April 16, 2019 by Forimmediaterelease

Themed “Stimulating intra-Africa Travel through thought leadership,” the 2019 Africa Tourism Leadership Forum (ATLF) is the only Pan-African public-private tourism leadership dialogue platform that is convened, led, and hosted by Africans in Africa. The African Tourism Board is a strategic partner for the event.

The 2019 ATLF and Awards will be hosted by Durban KwaZulu-Natal Convention Bureau in Durban, under the auspices of the Provincial Government of KwaZulu-Natal, South Africa from August 29-30, 2019. It is convened by African Tourism Partners with the support of its key strategic partners including BDO South Africa, NEPAD, Africa Travel Associations (ATA) and Voyages Afriq.

According to Mr. Sihle Zikalala, Provincial Minister for Economic Development, Tourism and Environmental Affairs in the KwaZulu-Natal, gatherings like ATLF allow thought leaders in Africa to bring into the limelight exceptional industry developments and inspiring stakeholders who work hard to build a sustainable African travel and tourism industry.

“As the proud host of ATLF 2019, we look forward to welcoming all stakeholders from across the continent and the rest of the world, not only this innovative event but, also to experience what South Africa and our beautiful Province offer the world. ATLF is an African Project that we must all be part of and support,” says Mr. Zikalala.

::::::::

## What is expected
Please explain, in one to three sentences, why the forum announcement says gatherings like ATLF are valuable, according to Mr. Sihle Zikalala.

::::::::

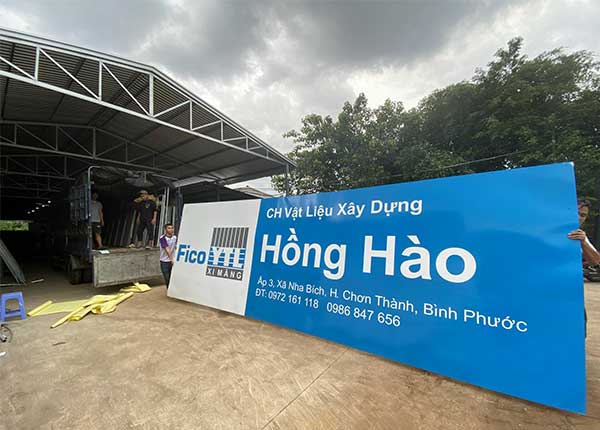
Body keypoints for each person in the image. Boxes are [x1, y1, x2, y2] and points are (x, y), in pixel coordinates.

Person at [568, 199, 600, 267]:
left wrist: (583, 242)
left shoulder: (580, 235)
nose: (578, 217)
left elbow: (596, 262)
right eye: (576, 213)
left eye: (582, 215)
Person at [159, 223, 177, 288]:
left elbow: (175, 247)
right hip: (164, 261)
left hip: (173, 260)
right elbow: (167, 250)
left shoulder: (175, 237)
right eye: (169, 228)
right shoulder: (162, 238)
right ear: (165, 229)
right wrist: (171, 259)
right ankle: (169, 290)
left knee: (173, 277)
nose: (171, 229)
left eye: (172, 228)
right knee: (167, 278)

::::::::

## Answer space
According to Mr. Sihle Zikalala, gatherings like ATLF let thought leaders in Africa bring exceptional industry developments into the limelight. They also highlight inspiring stakeholders who work hard to build a sustainable African travel and tourism industry.